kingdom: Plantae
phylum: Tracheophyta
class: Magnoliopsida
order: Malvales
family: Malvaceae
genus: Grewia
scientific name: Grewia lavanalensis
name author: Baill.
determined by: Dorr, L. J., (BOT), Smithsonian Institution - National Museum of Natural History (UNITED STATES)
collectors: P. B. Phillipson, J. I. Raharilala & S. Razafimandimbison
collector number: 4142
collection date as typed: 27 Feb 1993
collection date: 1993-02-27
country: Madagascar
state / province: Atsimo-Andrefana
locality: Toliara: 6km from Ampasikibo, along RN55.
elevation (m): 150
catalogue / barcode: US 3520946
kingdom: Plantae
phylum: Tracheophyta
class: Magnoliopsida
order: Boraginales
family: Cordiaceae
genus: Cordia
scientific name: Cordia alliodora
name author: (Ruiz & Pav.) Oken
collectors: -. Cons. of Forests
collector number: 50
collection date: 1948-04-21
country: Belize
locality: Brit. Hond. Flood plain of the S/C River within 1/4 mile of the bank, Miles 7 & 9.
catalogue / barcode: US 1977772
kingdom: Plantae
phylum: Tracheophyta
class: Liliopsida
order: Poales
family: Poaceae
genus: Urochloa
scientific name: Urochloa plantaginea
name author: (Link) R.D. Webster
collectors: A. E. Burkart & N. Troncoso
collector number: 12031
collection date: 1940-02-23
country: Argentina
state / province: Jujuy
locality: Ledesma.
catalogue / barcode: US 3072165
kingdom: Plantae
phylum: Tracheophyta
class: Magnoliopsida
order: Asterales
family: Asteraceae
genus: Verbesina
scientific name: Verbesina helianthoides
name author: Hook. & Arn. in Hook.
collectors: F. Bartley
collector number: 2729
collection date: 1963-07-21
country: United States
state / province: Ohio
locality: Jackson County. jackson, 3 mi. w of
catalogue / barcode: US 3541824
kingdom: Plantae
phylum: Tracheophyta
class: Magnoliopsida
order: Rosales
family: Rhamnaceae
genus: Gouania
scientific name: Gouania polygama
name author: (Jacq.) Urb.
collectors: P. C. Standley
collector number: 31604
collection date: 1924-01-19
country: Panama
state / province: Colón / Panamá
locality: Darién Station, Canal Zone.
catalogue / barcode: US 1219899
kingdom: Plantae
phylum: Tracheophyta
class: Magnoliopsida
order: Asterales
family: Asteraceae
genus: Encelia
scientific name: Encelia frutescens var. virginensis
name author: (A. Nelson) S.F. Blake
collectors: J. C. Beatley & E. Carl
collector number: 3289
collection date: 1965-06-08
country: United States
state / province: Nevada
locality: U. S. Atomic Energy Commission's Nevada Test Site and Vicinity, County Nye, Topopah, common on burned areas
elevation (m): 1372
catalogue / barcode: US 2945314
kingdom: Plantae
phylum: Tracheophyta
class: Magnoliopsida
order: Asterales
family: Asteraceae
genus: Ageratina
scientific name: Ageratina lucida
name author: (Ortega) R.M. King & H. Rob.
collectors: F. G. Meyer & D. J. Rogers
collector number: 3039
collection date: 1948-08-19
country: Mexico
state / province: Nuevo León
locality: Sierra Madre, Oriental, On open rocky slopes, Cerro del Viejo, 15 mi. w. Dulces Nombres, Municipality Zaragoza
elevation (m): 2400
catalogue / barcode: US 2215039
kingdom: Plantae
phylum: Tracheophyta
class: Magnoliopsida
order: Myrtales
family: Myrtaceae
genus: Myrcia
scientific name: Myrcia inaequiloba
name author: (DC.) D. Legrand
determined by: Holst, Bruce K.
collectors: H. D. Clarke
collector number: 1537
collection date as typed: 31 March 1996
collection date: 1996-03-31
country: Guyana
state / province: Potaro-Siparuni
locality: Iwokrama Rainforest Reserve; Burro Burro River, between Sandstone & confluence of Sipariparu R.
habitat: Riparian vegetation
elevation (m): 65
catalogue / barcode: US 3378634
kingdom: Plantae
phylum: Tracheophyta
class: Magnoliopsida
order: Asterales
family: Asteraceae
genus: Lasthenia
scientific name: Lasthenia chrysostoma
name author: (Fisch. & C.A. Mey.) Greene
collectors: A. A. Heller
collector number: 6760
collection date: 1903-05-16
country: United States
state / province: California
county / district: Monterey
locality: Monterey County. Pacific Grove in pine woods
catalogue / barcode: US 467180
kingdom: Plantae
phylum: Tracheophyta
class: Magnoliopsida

·····

### BRIEF
Lay out every line of all the records above as a numbered list, leaving out any blank lines.

### SOLUTION TO THE EXERCISE
1. kingdom: Plantae
2. phylum: Tracheophyta
3. class: Magnoliopsida
4. order: Malvales
5. family: Malvaceae
6. genus: Grewia
7. scientific name: Grewia lavanalensis
8. name author: Baill.
9. determined by: Dorr, L. J., (BOT), Smithsonian Institution - National Museum of Natural History (UNITED STATES)
10. collectors: P. B. Phillipson, J. I. Raharilala & S. Razafimandimbison
11. collector number: 4142
12. collection date as typed: 27 Feb 1993
13. collection date: 1993-02-27
14. country: Madagascar
15. state / province: Atsimo-Andrefana
16. locality: Toliara: 6km from Ampasikibo, along RN55.
17. elevation (m): 150
18. catalogue / barcode: US 3520946
19. kingdom: Plantae
20. phylum: Tracheophyta
21. class: Magnoliopsida
22. order: Boraginales
23. family: Cordiaceae
24. genus: Cordia
25. scientific name: Cordia alliodora
26. name author: (Ruiz & Pav.) Oken
27. collectors: -. Cons. of Forests
28. collector number: 50
29. collection date: 1948-04-21
30. country: Belize
31. locality: Brit. Hond. Flood plain of the S/C River within 1/4 mile of the bank, Miles 7 & 9.
32. catalogue / barcode: US 1977772
33. kingdom: Plantae
34. phylum: Tracheophyta
35. class: Liliopsida
36. order: Poales
37. family: Poaceae
38. genus: Urochloa
39. scientific name: Urochloa plantaginea
40. name author: (Link) R.D. Webster
41. collectors: A. E. Burkart & N. Troncoso
42. collector number: 12031
43. collection date: 1940-02-23
44. country: Argentina
45. state / province: Jujuy
46. locality: Ledesma.
47. catalogue / barcode: US 3072165
48. kingdom: Plantae
49. phylum: Tracheophyta
50. class: Magnoliopsida
51. order: Asterales
52. family: Asteraceae
53. genus: Verbesina
54. scientific name: Verbesina helianthoides
55. name author: Hook. & Arn. in Hook.
56. collectors: F. Bartley
57. collector number: 2729
58. collection date: 1963-07-21
59. country: United States
60. state / province: Ohio
61. locality: Jackson County. jackson, 3 mi. w of
62. catalogue / barcode: US 3541824
63. kingdom: Plantae
64. phylum: Tracheophyta
65. class: Magnoliopsida
66. order: Rosales
67. family: Rhamnaceae
68. genus: Gouania
69. scientific name: Gouania polygama
70. name author: (Jacq.) Urb.
71. collectors: P. C. Standley
72. collector number: 31604
73. collection date: 1924-01-19
74. country: Panama
75. state / province: Colón / Panamá
76. locality: Darién Station, Canal Zone.
77. catalogue / barcode: US 1219899
78. kingdom: Plantae
79. phylum: Tracheophyta
80. class: Magnoliopsida
81. order: Asterales
82. family: Asteraceae
83. genus: Encelia
84. scientific name: Encelia frutescens var. virginensis
85. name author: (A. Nelson) S.F. Blake
86. collectors: J. C. Beatley & E. Carl
87. collector number: 3289
88. collection date: 1965-06-08
89. country: United States
90. state / province: Nevada
91. locality: U. S. Atomic Energy Commission's Nevada Test Site and Vicinity, County Nye, Topopah, common on burned areas
92. elevation (m): 1372
93. catalogue / barcode: US 2945314
94. kingdom: Plantae
95. phylum: Tracheophyta
96. class: Magnoliopsida
97. order: Asterales
98. family: Asteraceae
99. genus: Ageratina
100. scientific name: Ageratina lucida
101. name author: (Ortega) R.M. King & H. Rob.
102. collectors: F. G. Meyer & D. J. Rogers
103. collector number: 3039
104. collection date: 1948-08-19
105. country: Mexico
106. state / province: Nuevo León
107. locality: Sierra Madre, Oriental, On open rocky slopes, Cerro del Viejo, 15 mi. w. Dulces Nombres, Municipality Zaragoza
108. elevation (m): 2400
109. catalogue / barcode: US 2215039
110. kingdom: Plantae
111. phylum: Tracheophyta
112. class: Magnoliopsida
113. order: Myrtales
114. family: Myrtaceae
115. genus: Myrcia
116. scientific name: Myrcia inaequiloba
117. name author: (DC.) D. Legrand
118. determined by: Holst, Bruce K.
119. collectors: H. D. Clarke
120. collector number: 1537
121. collection date as typed: 31 March 1996
122. collection date: 1996-03-31
123. country: Guyana
124. state / province: Potaro-Siparuni
125. locality: Iwokrama Rainforest Reserve; Burro Burro River, between Sandstone & confluence of Sipariparu R.
126. habitat: Riparian vegetation
127. elevation (m): 65
128. catalogue / barcode: US 3378634
129. kingdom: Plantae
130. phylum: Tracheophyta
131. class: Magnoliopsida
132. order: Asterales
133. family: Asteraceae
134. genus: Lasthenia
135. scientific name: Lasthenia chrysostoma
136. name author: (Fisch. & C.A. Mey.) Greene
137. collectors: A. A. Heller
138. collector number: 6760
139. collection date: 1903-05-16
140. country: United States
141. state / province: California
142. county / district: Monterey
143. locality: Monterey County. Pacific Grove in pine woods
144. catalogue / barcode: US 467180
145. kingdom: Plantae
146. phylum: Tracheophyta
147. class: Magnoliopsida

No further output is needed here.